Astronaut Scott Kelley installing the Capillary Channel Flow, or CCF, in the Microgravity Science Glovebox, or MSG, on board the International Space Station.
Photo Credit NASA.
Without gravity in the space environment, how do you keep the fuel contained so it can be transported to where it is needed? How do you keep gas bubbles out of the fuel lines?
Being able to use all of the fuel in a spacecraft tank has been an ongoing challenge in spacecraft design for the past 50 years, but great advances on the problem are being made using the International Space Station as a laboratory. In the microgravity of space, the "bottom" of the tank is NOT apparent.
When a spacecraft tank is nearly full, the fuel tends to "cling" to all sides of the tank leaving a small gas bubble, or ullage, near the center of the tank. Once the tank has emptied to the point where there is not enough liquid to cover the walls of the tank, it is not clear where the remaining fluid is "positioned."
Here on Earth this is not an issue. For example, in the gasoline tank in your car, gravity always positions the remaining fluid at the bottom of the tank, allowing the car's fuel pump to draw the last bit of fuel from the tank.
"Presently, the low risk solution to this problem is to size the fuel tank larger than what is needed for the mission, but this adds extra launch mass and volume to the spacecraft," states Robert Green at NASA's Glenn Research Center.
Another method is to add special channel-like structures, called vanes, inside the tank to purposely "wick" the remaining fuel to the exit. A key area of study is how different shapes of channels work and whether they remove any gas bubbles that can get captured in the flow.
ESA scientists from Germany and the U.S. have been studying these processes as part of an investigation called Capillary Channel Flow, or CCF. The CCF study looks at several capillary channel geometries that mimic the shape and physical characteristics of vanes in fuel tanks.

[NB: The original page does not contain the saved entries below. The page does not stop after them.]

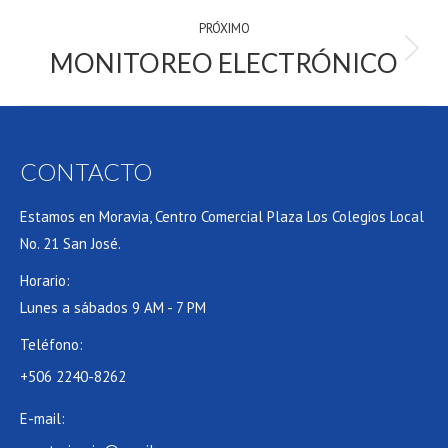
PRÓXIMO
MONITOREO ELECTRÓNICO
próximo:
CONTACTO
Estamos en Moravia, Centro Comercial Plaza Los Colegios Local
No. 21 San José.
Horario:
Lunes a sábados 9 AM - 7 PM
Teléfono:
+506 2240-8262
E-mail: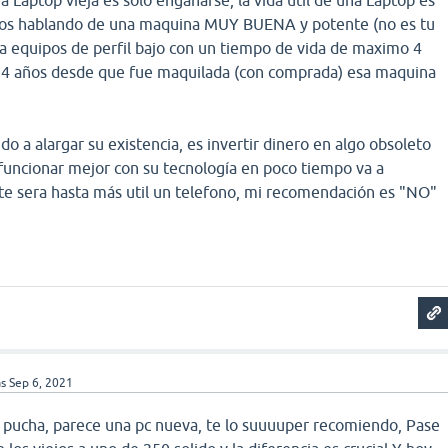
os hablando de una maquina MUY BUENA y potente (no es tu
 a equipos de perfil bajo con un tiempo de vida de maximo 4
os 4 años desde que fue maquilada (con comprada) esa maquina
do a alargar su existencia, es invertir dinero en algo obsoleto
 funcionar mejor con su tecnología en poco tiempo va a
 te sera hasta más util un telefono, mi recomendación es "NO"
as
Sep 6, 2021
a pucha, parece una pc nueva, te lo suuuuper recomiendo, Pase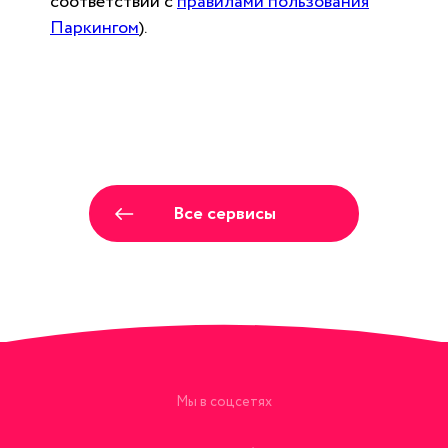
соответствии с
правилами пользования
Паркингом
).
Все сервисы
Мы в соцсетях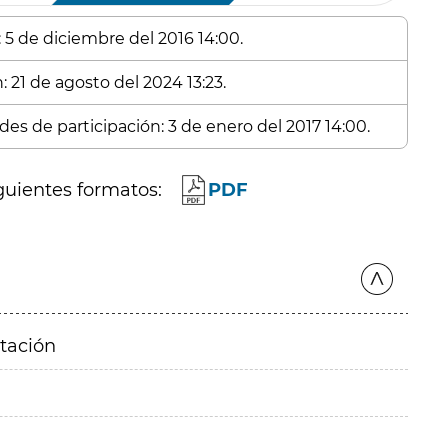
: 5 de diciembre del 2016 14:00.
: 21 de agosto del 2024 13:23.
des de participación: 3 de enero del 2017 14:00.
guientes formatos:
PDF
itación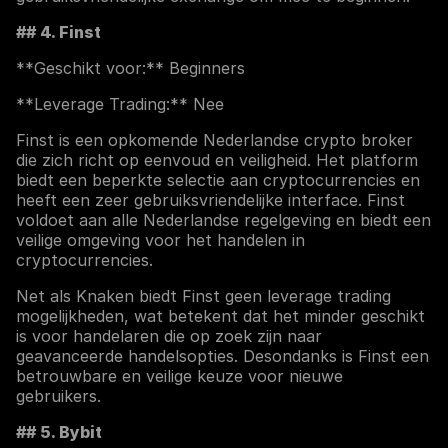
## 4. Finst
**Geschikt voor:** Beginners
**Leverage Trading:** Nee
Finst is een opkomende Nederlandse crypto broker
die zich richt op eenvoud en veiligheid. Het platform
biedt een beperkte selectie aan cryptocurrencies en
heeft een zeer gebruiksvriendelijke interface. Finst
voldoet aan alle Nederlandse regelgeving en biedt een
veilige omgeving voor het handelen in
cryptocurrencies.
Net als Knaken biedt Finst geen leverage trading
mogelijkheden, wat betekent dat het minder geschikt
is voor handelaren die op zoek zijn naar
geavanceerde handelsopties. Desondanks is Finst een
betrouwbare en veilige keuze voor nieuwe
gebruikers.
## 5. Bybit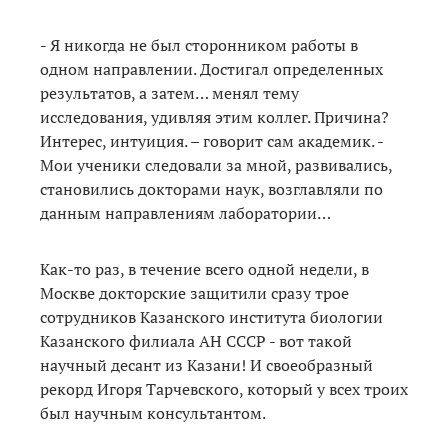
- Я никогда не был сторонником работы в
одном направлении. Достигал определенных
результатов, а затем… менял тему
исследования, удивляя этим коллег. Причина?
Интерес, интуиция. – говорит сам академик. -
Мои ученики следовали за мной, развивались,
становились докторами наук, возглавляли по
данным направлениям лаборатории…
Как-то раз, в течение всего одной недели, в
Москве докторские защитили сразу трое
сотрудников Казанского института биологии
Казанского филиала АН СССР - вот такой
научный десант из Казани! И своеобразный
рекорд Игоря Тарчевского, который у всех троих
был научным консультантом.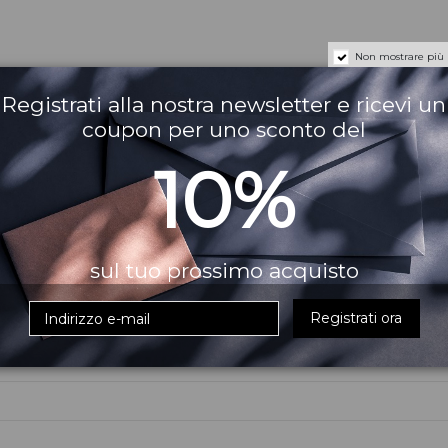
Non mostrare più
Registrati alla nostra newsletter e ricevi un
coupon per uno sconto del
i ama un caffè dal gusto morbido e vellutato con un giusto equili
10%
a permesso all'azienda italiana di esportare il suo caffè in tutto il
era protetta, gli aromi del caffè si affinano e si esaltano nel tem
sul tuo prossimo acquisto
Registrati ora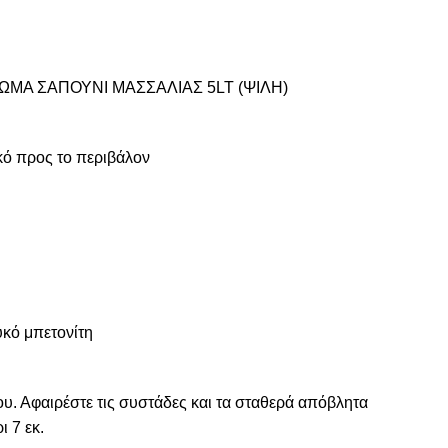
ΩΜΑ ΣΑΠΟΥΝΙ ΜΑΣΣΑΛΙΑΣ 5LT (ΨΙΛΗ)
κό προς το περιβάλον
κό μπετονίτη
μου. Αφαιρέστε τις συστάδες και τα σταθερά απόβλητα
ι 7 εκ.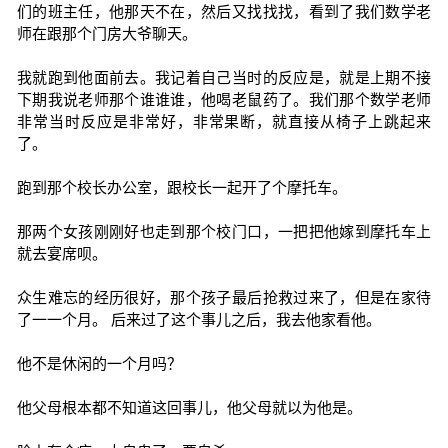
们的班主任，他那天不在，然后又找找找，看到了我们数学老
师在跟那个门房大爷聊天。
我就跑到他面前去。我记着自己当时的反应是，就是上期不接
下期我说老师那个谁谁谁，他喝老鼠药了。我们那个数学老师
非常当时反应是非常好，非常果断，就直接从椅子上跳起来
了。
跑到那个校长办公室，跟校长一起开了个摩托车。
那两个女孩刚刚好也走到那个校门口，一把把他嫁到摩托车上
就去宴席呗。
众生难忘的经历很好，那个孩子最后抢救过来了，但是在家待
了一一个月。 后来过了这个事儿之后，我去他家看他。
他不是休闲的一个月吗？
他父母根本都不知道这回事儿，他父母就以为他是。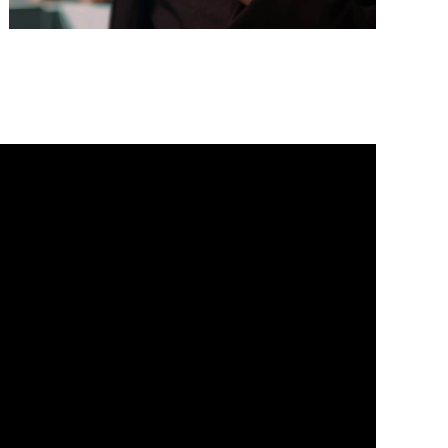
IREMENT
CHMAKING
LE.
T
TAVAPE.CO
IEW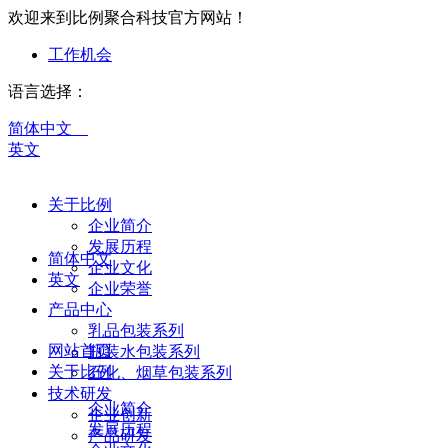
欢迎来到比例聚合科技官方网站！
工作机会
语言选择：
简体中文
英文
关于比例
企业简介
发展历程
简体中文
企业文化
英文
企业荣誉
产品中心
乳品包装系列
网站首页
瓶装水包装系列
关于比例
石化、烟草包装系列
技术研发
企业简介
企业创新
发展历程
产品研发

One set of capillary channel geometries was developed by Michael E. Dreyer at the Center of Applied Space Technology and Microgravity, or ZARM, at the University of Bremen in Bremen, Germany, and sponsored by the German Aerospace Center, or DLR.
The geometries included parallel plates and square-grooves. This part of the investigation was completed in March 2011, after 78 days of nearly continuous ground-controlled operation.
The second set of channel geometries was designed by Mark M. Weislogel at Portland State University in Portland, Ore. Sponsored by NASA, it will begin operation this month. The geometry is a wedge-shaped channel with only one side exposed to the interior of the tank. Weislogel is studying the fluid behaviour in the interior corner where the two plates meet.